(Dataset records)
<<<<
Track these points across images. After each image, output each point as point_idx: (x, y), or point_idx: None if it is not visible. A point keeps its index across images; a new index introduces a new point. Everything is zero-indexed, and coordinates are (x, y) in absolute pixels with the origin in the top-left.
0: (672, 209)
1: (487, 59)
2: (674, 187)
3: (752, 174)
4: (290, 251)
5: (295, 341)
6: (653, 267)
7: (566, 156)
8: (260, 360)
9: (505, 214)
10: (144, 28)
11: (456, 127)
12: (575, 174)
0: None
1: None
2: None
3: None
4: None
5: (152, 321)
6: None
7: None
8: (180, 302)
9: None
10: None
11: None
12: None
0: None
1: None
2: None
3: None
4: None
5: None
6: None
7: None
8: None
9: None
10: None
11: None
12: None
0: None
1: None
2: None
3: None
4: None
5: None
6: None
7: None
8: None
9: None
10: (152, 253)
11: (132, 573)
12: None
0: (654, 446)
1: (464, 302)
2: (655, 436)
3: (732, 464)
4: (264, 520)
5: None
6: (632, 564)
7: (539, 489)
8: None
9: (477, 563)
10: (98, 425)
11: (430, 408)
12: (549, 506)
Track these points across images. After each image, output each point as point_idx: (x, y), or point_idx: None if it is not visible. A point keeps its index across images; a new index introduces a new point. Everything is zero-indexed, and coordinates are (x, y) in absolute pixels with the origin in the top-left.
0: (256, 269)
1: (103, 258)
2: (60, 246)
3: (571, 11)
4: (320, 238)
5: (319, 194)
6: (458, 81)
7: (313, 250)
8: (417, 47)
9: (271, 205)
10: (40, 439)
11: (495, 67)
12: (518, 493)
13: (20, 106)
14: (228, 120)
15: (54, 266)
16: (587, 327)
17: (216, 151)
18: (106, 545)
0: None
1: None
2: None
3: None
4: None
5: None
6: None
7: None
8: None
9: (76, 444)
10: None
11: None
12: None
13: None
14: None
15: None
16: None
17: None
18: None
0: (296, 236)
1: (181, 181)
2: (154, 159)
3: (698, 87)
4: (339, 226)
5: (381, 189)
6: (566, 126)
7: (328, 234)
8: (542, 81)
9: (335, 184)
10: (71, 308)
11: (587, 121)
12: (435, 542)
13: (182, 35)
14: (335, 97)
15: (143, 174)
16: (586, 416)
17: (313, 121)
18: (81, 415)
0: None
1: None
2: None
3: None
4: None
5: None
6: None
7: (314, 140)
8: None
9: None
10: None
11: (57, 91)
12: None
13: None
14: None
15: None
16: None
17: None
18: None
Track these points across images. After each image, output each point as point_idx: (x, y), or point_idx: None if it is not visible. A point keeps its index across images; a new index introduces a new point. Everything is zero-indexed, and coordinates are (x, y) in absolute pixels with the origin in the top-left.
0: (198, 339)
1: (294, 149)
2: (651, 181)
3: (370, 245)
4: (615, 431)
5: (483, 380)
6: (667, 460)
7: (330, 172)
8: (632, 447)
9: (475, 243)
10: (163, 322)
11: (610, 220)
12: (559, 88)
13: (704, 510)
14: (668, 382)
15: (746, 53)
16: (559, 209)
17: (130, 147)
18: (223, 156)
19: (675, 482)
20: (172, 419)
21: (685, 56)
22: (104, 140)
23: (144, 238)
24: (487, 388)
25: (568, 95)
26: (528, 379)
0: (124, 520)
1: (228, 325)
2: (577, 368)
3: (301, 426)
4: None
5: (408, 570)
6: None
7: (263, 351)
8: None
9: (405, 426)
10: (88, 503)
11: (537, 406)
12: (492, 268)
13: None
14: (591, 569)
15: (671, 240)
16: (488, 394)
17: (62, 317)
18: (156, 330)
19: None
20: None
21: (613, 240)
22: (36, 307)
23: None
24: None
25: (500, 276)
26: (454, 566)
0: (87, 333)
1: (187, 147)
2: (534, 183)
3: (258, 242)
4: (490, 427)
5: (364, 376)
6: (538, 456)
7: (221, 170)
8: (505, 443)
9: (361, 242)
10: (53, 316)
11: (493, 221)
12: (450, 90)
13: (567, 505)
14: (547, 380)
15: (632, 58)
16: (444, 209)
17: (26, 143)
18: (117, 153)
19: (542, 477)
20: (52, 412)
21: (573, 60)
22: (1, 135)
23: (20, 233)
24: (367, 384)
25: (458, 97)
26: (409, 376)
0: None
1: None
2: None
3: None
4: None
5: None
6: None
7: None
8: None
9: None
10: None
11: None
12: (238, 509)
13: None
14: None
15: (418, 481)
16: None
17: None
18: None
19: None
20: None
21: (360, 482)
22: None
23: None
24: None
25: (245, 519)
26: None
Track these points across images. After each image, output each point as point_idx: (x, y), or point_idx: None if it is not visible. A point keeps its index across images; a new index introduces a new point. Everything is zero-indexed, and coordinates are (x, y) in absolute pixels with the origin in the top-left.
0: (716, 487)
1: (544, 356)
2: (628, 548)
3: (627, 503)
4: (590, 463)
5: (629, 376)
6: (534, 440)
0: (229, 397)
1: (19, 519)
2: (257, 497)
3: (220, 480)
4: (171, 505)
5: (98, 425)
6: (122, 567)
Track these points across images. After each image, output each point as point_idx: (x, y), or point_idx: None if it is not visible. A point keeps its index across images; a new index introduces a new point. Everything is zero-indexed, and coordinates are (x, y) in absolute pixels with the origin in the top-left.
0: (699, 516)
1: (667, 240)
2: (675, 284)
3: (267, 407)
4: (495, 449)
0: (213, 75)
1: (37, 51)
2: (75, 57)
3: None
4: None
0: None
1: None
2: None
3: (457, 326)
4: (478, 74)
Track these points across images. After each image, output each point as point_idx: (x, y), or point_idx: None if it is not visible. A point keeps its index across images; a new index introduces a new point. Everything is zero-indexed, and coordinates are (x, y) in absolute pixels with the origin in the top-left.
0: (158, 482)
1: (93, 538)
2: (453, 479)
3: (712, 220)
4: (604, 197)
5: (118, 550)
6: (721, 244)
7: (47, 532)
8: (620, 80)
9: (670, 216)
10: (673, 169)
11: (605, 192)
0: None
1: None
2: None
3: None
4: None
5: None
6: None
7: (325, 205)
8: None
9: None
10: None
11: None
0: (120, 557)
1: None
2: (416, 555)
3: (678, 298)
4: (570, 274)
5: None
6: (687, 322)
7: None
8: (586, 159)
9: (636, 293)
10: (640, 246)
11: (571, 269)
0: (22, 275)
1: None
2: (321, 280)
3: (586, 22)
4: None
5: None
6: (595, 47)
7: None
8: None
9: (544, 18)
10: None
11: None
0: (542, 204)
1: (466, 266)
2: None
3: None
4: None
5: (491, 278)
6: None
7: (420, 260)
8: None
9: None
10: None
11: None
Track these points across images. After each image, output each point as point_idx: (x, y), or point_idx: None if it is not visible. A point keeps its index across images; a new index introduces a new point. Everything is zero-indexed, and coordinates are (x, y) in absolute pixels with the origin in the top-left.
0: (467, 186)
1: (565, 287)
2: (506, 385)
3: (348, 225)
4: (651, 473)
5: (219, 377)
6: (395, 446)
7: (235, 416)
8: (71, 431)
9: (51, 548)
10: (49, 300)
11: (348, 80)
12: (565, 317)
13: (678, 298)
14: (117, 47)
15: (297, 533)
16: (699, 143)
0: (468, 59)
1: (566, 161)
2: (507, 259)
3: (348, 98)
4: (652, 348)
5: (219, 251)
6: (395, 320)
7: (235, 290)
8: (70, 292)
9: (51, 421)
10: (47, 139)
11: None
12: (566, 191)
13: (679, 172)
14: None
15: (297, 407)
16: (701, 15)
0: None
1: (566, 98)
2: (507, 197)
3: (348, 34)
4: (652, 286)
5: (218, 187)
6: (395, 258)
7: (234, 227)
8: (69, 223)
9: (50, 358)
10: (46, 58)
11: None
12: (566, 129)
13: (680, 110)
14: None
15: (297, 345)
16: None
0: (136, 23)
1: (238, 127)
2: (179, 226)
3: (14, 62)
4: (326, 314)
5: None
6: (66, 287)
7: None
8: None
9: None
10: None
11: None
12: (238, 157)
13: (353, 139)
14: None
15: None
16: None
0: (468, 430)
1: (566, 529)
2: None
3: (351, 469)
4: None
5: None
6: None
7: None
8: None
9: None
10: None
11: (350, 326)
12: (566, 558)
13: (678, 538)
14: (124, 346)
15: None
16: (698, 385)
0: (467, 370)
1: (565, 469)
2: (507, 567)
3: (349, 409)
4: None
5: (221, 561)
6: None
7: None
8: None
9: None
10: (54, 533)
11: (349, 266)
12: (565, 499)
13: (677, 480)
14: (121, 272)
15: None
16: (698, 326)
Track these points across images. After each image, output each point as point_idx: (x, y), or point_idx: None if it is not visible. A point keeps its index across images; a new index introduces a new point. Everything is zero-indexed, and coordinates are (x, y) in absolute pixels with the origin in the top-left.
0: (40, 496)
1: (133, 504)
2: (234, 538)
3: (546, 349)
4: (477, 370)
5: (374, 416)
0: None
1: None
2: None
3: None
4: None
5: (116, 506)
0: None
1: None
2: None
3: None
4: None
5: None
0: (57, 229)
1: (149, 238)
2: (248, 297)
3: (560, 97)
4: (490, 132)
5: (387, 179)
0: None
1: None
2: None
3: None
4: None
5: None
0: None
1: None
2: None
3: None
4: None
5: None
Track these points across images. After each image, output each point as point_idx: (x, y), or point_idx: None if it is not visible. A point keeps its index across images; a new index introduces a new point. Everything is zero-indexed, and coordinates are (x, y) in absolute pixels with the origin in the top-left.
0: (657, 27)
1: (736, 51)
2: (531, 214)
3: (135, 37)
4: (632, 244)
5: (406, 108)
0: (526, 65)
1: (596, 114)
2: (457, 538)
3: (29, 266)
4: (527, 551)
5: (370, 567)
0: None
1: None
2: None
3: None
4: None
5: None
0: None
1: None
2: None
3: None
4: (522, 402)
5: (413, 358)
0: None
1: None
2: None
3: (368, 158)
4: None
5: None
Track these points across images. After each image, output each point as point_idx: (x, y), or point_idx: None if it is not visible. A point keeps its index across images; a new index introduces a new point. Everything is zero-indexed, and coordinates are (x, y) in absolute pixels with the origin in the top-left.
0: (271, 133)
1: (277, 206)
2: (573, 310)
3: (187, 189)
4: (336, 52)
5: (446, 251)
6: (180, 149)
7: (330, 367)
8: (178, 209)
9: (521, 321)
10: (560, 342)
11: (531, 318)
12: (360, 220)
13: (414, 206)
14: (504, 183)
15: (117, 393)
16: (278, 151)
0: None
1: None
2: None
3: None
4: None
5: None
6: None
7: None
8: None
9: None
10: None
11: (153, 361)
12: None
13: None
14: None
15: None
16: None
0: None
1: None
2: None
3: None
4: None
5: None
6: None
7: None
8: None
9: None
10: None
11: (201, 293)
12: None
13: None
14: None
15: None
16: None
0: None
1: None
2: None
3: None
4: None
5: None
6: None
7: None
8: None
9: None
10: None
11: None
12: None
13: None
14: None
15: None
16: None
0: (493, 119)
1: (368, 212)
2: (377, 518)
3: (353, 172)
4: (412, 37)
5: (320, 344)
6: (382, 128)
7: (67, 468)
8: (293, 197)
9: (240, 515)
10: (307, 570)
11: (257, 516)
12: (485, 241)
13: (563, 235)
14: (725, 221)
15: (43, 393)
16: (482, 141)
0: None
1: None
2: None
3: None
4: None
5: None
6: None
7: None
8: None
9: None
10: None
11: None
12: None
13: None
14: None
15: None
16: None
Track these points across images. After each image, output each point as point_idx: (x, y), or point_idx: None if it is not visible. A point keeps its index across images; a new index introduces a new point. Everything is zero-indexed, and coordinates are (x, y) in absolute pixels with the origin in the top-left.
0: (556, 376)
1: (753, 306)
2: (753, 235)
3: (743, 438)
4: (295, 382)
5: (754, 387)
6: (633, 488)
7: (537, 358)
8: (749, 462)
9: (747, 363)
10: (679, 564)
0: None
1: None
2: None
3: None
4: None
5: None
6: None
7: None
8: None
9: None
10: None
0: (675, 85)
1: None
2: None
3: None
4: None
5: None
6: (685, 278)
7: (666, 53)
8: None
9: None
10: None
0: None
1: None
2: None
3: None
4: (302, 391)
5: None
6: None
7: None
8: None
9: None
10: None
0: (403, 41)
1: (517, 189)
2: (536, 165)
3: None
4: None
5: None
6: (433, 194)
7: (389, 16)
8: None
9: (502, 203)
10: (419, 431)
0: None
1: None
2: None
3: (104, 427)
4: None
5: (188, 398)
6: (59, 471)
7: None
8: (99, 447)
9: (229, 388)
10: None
>>>>
To be done
Repeat the stretch of the data from the start through the line containing "12: (549, 506)", with both ends included.

Answer for this exercise
Track these points across images. After each image, output each point as point_idx: (x, y), or point_idx: None if it is not visible. A point keeps its index across images; a new index introduces a new point. Everything is zero-indexed, and coordinates are (x, y) in absolute pixels with the origin in the top-left.
0: (672, 209)
1: (487, 59)
2: (674, 187)
3: (752, 174)
4: (290, 251)
5: (295, 341)
6: (653, 267)
7: (566, 156)
8: (260, 360)
9: (505, 214)
10: (144, 28)
11: (456, 127)
12: (575, 174)
0: None
1: None
2: None
3: None
4: None
5: (152, 321)
6: None
7: None
8: (180, 302)
9: None
10: None
11: None
12: None
0: None
1: None
2: None
3: None
4: None
5: None
6: None
7: None
8: None
9: None
10: None
11: None
12: None
0: None
1: None
2: None
3: None
4: None
5: None
6: None
7: None
8: None
9: None
10: (152, 253)
11: (132, 573)
12: None
0: (654, 446)
1: (464, 302)
2: (655, 436)
3: (732, 464)
4: (264, 520)
5: None
6: (632, 564)
7: (539, 489)
8: None
9: (477, 563)
10: (98, 425)
11: (430, 408)
12: (549, 506)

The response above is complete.